Python implementation of the system for generating a textual description of a given photo. For the demonstration of how the API is working check ImageCaptioning.ipynb
it shows the whole pipeline:
- repository preparation
- prepare input data
- model preparation
- model training
- model validation
It also shows the use case of single image evaluation: predicted caption compared with true caption + attention weights describing the thought process of the model.
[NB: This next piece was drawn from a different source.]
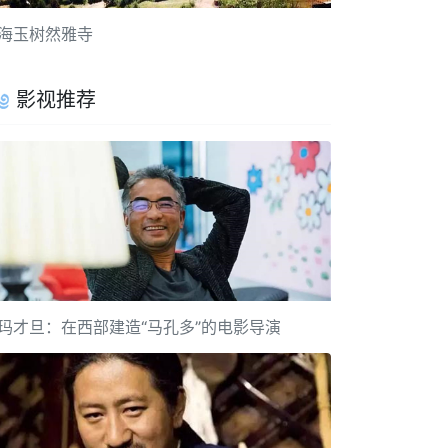
海玉树然雅寺
影视推荐
玛才旦：在西部建造“马孔多”的电影导演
Required dependencies are given in requirements.txt file. You can simply run Makefile to install them:
pip install -r requirements.txt
Model is trained on COCO dataset. I prepared bash script to acquire it, though it is a big amount of data so it requires some dependencies:
- gsutlis
- unzip
- curl
If you have them, you will get dataset by runing getdataset.sh:
./coco/getdataset.sh
The script will acquire data and store it in the right location. WARNING it is a big amount of data, so be prepared.
- Load images
- Extract features from each image
- Store extracted features
- Train/validation split
- Prepare model
- Train model:
- save results (loss plot, training history)
- checkpoint
- optimize trainable variables
- Validate the trained model:
- compare prepared caption with ground truth
- prepare attention validation plot
- encoder - encode each feature by CNN dense layer
- decoder - decode encoded features by GRU reinforced with attention
- optimizer - ADAM
- loss object - sparse categorical cross-entropy
The results of image captioning are stored under results/
location. They are as follows:
- training loss list,
results/training/loss_plot.pkl
- training history text file,
results/taining/loss_history.txt
- validation results list of dictionaries with keys:
image_id
andcaption
,results/validation/captions_val2014.json
The 'results' folder grows quite big. Please create our own results directory or get mine.
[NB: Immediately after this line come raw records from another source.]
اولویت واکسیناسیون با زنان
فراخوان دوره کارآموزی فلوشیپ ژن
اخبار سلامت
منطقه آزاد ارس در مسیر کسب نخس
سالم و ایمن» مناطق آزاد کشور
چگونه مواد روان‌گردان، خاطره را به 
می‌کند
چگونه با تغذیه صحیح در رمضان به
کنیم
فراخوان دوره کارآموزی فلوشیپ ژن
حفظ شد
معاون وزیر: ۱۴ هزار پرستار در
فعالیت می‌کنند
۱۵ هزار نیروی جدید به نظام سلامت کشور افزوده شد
To avoid redundant computations the script is storing computed values necessary in further steps in image_captioning/repository.pkl
file, repository.pkl contents:
- train feature path list
- train caption list
- tokenizer
- caption maximum length
- starting epoch
- validation image id list
- validation feature path list
- test image id list
- test feature path list
To restore my trained model please download my repository.pkl and place it in directory given above.
Image captioning is a very computational demanding task, so Tensorflow checkpoints are utilized. Checkpoints are storing information about given TensorFlow objects:
- encoder
- optimizer
- decoder
This allows to break training at any moment, then return to trained models. The checkpoint system is also used in case of validation and evaluation images, it allows to use previously pre-trained models. Checkpoint are saved in image_captioning/training_checkpoints/
directory.
To restore my trained model please download my training checkpoints or train model by yourself.
- train models on more data
- replace GRU with LSTM